I am trying to get an OAuth2 Token via XHR-Request in TypeScript like mentioned on this side(https://developer.paypal.com/docs/integration/direct/make-your-first-call/). My code so far:
var clientID = <clientID>;
var secret = <mySecret>;
var oReq = new XMLHttpRequest();
oReq.open("POST", "https://api.sandbox.paypal.com/v1/oauth2/token", true);
oReq.setRequestHeader('grant_type', "client_credentials");
oReq.setRequestHeader('Username', this.clientID);
oReq.setRequestHeader('Password', this.secret);
oReq.setRequestHeader('Content-type', "application/x-www-form-urlencoded");
oReq.setRequestHeader('Accept', "application/json");
oReq.setRequestHeader('Accept-Language', "en_US");
oReq.onreadystatechange = function () {
if (oReq.readyState === 4) {
if (oReq.status === 200) {
console.log(oReq.responseText);
} else {
console.log("Error: " + oReq.status);
}
}
console.log("Status: " + oReq.status);
};
console.log("Status: " + oReq.status);
oReq.send();
Sadly I keep getting 401 as response. I already tried the curl command with the same clientID and secret, which worked for me. Can someone tell me whats wrong with me code?

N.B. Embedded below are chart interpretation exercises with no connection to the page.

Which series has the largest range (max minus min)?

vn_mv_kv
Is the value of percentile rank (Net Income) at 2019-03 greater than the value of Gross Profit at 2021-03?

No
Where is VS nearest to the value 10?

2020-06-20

The request you’re getting the 401 response for isn’t your POST
request but instead the CORS preflight OPTIONS
request that the browser automatically does on its own.

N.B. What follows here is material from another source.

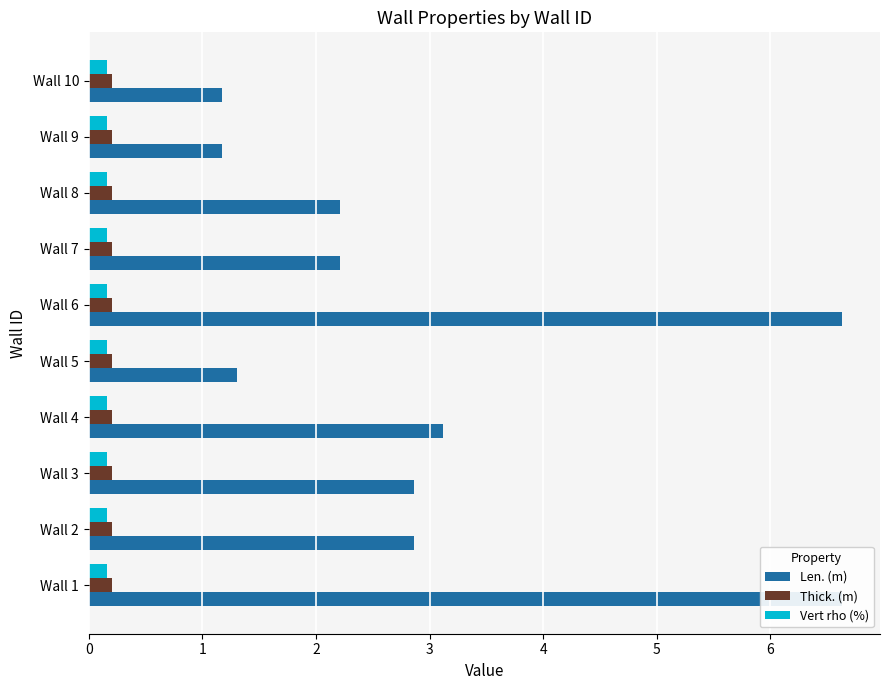

What is the difference between the highest and lowest values at 0?

6.4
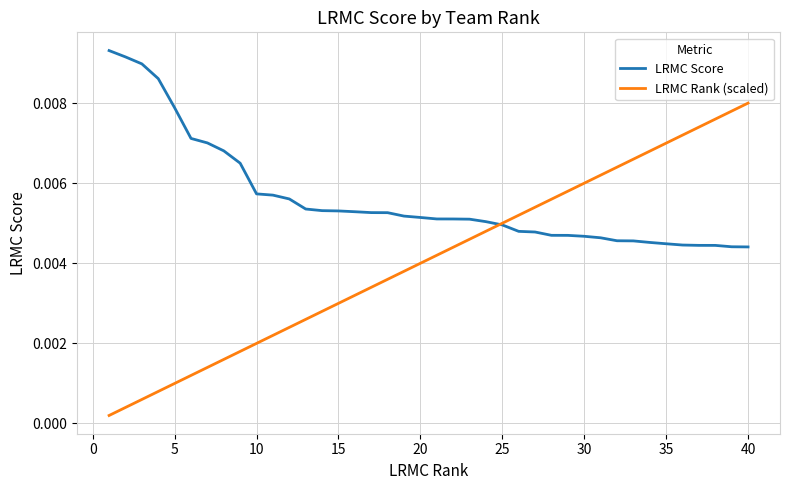

Is this an area chart (filled region under the line)?

No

https://developer.mozilla.org/en-US/docs/Web/HTTP/Access_control_CORS#Preflighted_requests has details about what triggers browsers to do a preflight but what it comes down to in this specific case is that you’re adding grant_type
, Username
, and Password
request headers to the request in order to do the authentication needed—but your browser makes the preflight OPTIONS
request without those headers (because the purpose of the preflight is to ask the server to indicate whether it’s OK with receiving requests that include those request headers).
And so what happens is the following (reproduced using curl
just for illustration purposes):
$ curl -X OPTIONS -i -H "Origin: http://example.com" \
'https://api.sandbox.paypal.com/v1/oauth2/token'
HTTP/1.1 401 Unauthorized
Date: Wed, 09 Aug 2017 09:08:32 GMT
Server: Apache
paypal-debug-id: f8963606c5654
Access-Control-Allow-Origin: http://example.com
Access-Control-Expose-Headers: False
HTTP_X_PP_AZ_LOCATOR: sandbox.slc
Paypal-Debug-Id: f8963606c5654
Set-Cookie: X-PP-SILOVER=name%3DSANDBOX3.API.1%26silo_version%3D1880%26app%3Dapiplatformproxyserv%26TIME%3D282167897%26HTTP_X_PP_AZ_LOCATOR%3Dsandbox.slc; Expires=Wed, 09 Aug 2017 09:38:32 GMT; domain=.paypal.com; path=/; Secure; HttpOnly
Set-Cookie: X-PP-SILOVER=; Expires=Thu, 01 Jan 1970 00:00:01 GMT
Content-Length: 0
Connection: close
Content-Type: text/plain; charset=ISO-8859-1
That is, the https://api.sandbox.paypal.com/v1/oauth2/token
endpoint apparently requires authentication even for OPTIONS
requests. Because it does, there’s no way you can make POST
requests to that endpoint directly from your frontend JavaScript code running in a browser.
So you’ll instead need to make the request from your backend code.